Olga is a woman who genuinely enjoys her work. “Like every other mother the anxiety level rises when you are about to go off to work,” she said. “But I have a need to work, not just financially, but because of the challenge. It is not routine, and I get a great deal of personal satisfaction.

“The people I work with have a commitment to what the agency stands for. I am happy to carry on in this job indefinitely. It is a very important part of me. This is not a praise of me, but I have seen other programmes start after Y.H.E.D. which have disintegrated for whatever reason. We have been able to continue and give an important service to the island.

“We started small and have mushroomed. We deal with extremely sensitive areas. The need for confidentiality is important because of the smallness of the island. Also, professional ethics come into play. We need to gain the confidence and trust of people and deal with them on a long term basis.”

When Olga started college, she majored in nursing and had a secretarial background, but the latter she felt would be boring. “There is nothing much you can do with a psychology degree, so I got into welfare work and got hooked,” she said. “That was it. Then there was the challenge of coming to Bermuda.”

One of her favourite hobbies is travelling which she is able to combine with work. “I also enjoy cooking and entertaining,” she said. “At the moment things are pretty well full with my three children.”
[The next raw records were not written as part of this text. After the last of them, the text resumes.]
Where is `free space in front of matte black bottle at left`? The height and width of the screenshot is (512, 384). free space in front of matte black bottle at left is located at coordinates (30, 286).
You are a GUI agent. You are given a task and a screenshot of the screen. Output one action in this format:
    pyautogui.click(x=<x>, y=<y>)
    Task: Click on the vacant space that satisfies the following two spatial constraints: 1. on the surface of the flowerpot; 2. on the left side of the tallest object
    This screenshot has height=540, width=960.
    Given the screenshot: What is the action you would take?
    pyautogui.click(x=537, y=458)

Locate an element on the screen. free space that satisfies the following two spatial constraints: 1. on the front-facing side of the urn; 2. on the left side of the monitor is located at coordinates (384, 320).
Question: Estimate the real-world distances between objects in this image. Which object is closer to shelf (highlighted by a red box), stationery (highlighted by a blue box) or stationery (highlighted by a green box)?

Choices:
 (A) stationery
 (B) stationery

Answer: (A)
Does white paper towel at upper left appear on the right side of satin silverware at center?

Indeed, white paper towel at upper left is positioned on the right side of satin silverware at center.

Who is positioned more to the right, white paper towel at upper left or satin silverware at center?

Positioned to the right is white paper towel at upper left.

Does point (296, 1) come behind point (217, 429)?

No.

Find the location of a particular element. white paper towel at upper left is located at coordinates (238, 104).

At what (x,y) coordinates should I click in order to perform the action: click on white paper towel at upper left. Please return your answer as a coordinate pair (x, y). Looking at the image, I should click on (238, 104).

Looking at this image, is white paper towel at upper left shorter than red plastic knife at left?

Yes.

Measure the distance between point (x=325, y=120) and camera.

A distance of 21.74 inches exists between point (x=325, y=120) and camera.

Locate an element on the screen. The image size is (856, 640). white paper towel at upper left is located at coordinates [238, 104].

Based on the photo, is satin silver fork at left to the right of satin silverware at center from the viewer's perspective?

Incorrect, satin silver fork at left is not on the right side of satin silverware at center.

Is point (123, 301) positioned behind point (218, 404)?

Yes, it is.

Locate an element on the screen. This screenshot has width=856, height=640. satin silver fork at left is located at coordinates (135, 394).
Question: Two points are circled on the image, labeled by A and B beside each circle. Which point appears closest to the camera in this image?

The third, she quickly points out is husband Alex, boss of Scott Crafts and a staunch Progressive Labour Party supporter. The couple met when the Y.H.E.D. office opened up in the same building as Scott Crafts.

“He was working next door,” said Olga. “I met him four months after coming here. We did not marry until four years later. Alex is a very cautious person!”

Mrs Scott says her 39-year-old husband is an extremely busy man. “He is meticulous in terms of what he does. It has to be of the highest standard. He is very disciplined and has to do things just right.”

Is she the same? “Not as much. He is a very thinking person and being married to him makes me thing.” Politics takes up a lot of her husband’s time, but Olga does not share that interest so avidly. “I try to keep an awareness,” she said. “I think that is very important. But in terms of personal involvement, I am not involved.”

Alex says of his wife: “When she praises me, she is being diplomatic. When I say it about her it is true. She is very good at her job. I have been fortunate to know her before the project got off the ground.”

“I have watched her, with able assistance – she would be the first to say she didn’t do it alone – put together a very fine community service.”

Olga, he says, plays an important part in “one of those behind the scenes organizations.” He added: “One of the more notable things not widely known is that the Y.H.E.D. programmes have gained international recognition.

Mrs Scott, who by this time this profile appears will have been back to work some weeks, is meanwhile more than happy with her lot. “I originally came here on an experimental programme,” she said. “I am still enjoying living in Bermuda. I am finding that it is a good place in which to bring up children. This is my home. That’s it!”